La désormais "ancienne" Miss Cameroun, Josiane Golonga Harangada, traverse un moment compliqué. Des captures d'écran de sa discussion WhatsApp ont fuité, montrant ce que la reine de beauté confie souvent à son interlocutrice et qui porte sur ses relations amoureuses et intimes avec des personnalités bien en vue dans le pays. Cela n'arrange vraiment rien pour celle qui vient d'être destituée.
L'affaire est grave, la plus belle femme du pays, selon le Comité d'organisation Miss Cameroun (Comica), n'avait plus la tête aux obligations auxquelles elle était tenue vis-à-vis du Comité consécutivement à la couronne remportée en juillet 2025. Elle n'était plus joignable, n'était pas présente pour les projets qui nécessitaient qu'elle soit là, ne se préoccupait plus des engagements qu'elle avait pourtant accepté de tenir, etc.
Selon le Comica, sa vie privée a fini par prendre le dessus sur ses obligations professionnelles. La Miss Cameroun est accusée de vouloir faire des hommes célèbres du pays ses pigeons. Elle a accepté, en se fiant aux preuves de conversations publiées, de donner son corps aux boss du pays en contrepartie de plusieurs millions de francs CFA, une somme qu'il lui était difficile d'obtenir avec le Comica et les activités programmées pour elle.
Même le fait de savoir que la première dame, Chantal Biya, avait un intérêt non négligeable pour cet événement culturel et artistique qu'est Miss Cameroun, n'a pas dissuadé Josiane Golonga de défiler. Le lanceur d'alerte N'zui Manto, connu pour la véracité de ses infos données en primeur, a fait un direct sur le sujet. Dans celui-ci, il a confirmé la version donnée ci-dessus.
Dans la foulée, plusieurs journalistes et communicants ont décidé de saisir une opportunité qui s'est créée, selon eux. « Lorsque je ne me prononce pas sur un sujet, ce sujet devient une aubaine. Ils me détestent tous, mais me suivent tous », fait remarquer Manto, parlant plus précisément de Bruno Bidjang, Raoul Christophe Biya et d'Ernest Obama.

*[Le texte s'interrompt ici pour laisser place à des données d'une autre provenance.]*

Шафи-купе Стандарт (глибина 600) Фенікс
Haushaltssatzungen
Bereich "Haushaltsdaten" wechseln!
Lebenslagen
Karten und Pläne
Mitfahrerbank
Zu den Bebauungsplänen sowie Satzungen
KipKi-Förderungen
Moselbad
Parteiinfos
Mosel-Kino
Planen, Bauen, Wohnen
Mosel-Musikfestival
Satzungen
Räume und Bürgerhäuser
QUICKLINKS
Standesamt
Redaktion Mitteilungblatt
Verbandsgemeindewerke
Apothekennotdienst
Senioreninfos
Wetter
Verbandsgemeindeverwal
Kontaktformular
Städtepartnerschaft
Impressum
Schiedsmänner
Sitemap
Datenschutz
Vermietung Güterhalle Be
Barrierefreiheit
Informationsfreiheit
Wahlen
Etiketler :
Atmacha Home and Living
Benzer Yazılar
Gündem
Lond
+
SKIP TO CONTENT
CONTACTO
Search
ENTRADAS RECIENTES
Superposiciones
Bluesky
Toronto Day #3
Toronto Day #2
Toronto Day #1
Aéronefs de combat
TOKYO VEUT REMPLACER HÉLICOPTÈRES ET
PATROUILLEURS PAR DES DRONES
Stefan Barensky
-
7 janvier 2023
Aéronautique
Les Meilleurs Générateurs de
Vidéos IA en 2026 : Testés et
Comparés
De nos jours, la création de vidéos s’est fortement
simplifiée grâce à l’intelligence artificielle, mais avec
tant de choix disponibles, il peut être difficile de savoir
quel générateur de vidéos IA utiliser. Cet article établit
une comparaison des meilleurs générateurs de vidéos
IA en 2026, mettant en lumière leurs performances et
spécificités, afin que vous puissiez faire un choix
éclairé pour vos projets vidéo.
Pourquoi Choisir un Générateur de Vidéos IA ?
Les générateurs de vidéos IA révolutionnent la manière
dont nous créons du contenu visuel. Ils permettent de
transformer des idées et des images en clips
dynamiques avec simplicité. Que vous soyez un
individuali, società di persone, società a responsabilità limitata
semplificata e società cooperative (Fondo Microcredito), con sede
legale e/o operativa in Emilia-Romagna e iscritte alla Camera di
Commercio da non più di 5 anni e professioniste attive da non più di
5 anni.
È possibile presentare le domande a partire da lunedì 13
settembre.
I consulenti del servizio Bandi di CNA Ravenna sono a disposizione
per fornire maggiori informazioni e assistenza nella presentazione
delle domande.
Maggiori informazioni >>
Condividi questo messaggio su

Manto les qualifie de « femmes » et leur dit : « Je vous ai enrichies lors de l'élection présidentielle. Lorsque dans mes sorties, je mentionne une personnalité publique, de surcroît un banquier (le DG de la BGFIBank, un des hommes que la Miss Cameroun a ciblé, ndlr), c'est du pain béni pour vous de vous faire de l'argent ».
En effet, les trois hommes de média se sont exprimés sur l'affaire, eux tous défendant avec corps et âme le directeur général de la banque susmentionnée. S'agissant de Bruno Bidjang, il explique par exemple qu'il a pris le temps de lire et de relire les supposées captures d'écran attribuées à l'ex-Miss Cameroun concernant Abakal Mahamat. « À ce stade, je ne vois rien. Rien de concret. Rien de compromettant. Rien qui puisse objectivement établir l'existence d'une quelconque relation intime entre les deux. Ce que je constate, en revanche, c'est qu'Abakal Mahamat a publiquement adopté une posture de grand frère dès l'élection de la jeune dame. Il ne s'est jamais caché. Elle était présente à plusieurs événements organisés dans leur région d'origine, dans un cadre social, communautaire et parfaitement visible », note Bidjang.
Le genre de communication (ou d'atalakou si vous voulez) parfaite à remonter le moral du richissime Abakal dans une situation bouleversante et qui pourrait l'aiguillonner à sortir son portemonnaie. Comme le dirait quelqu'un, on sait qui est qui dans ce pays.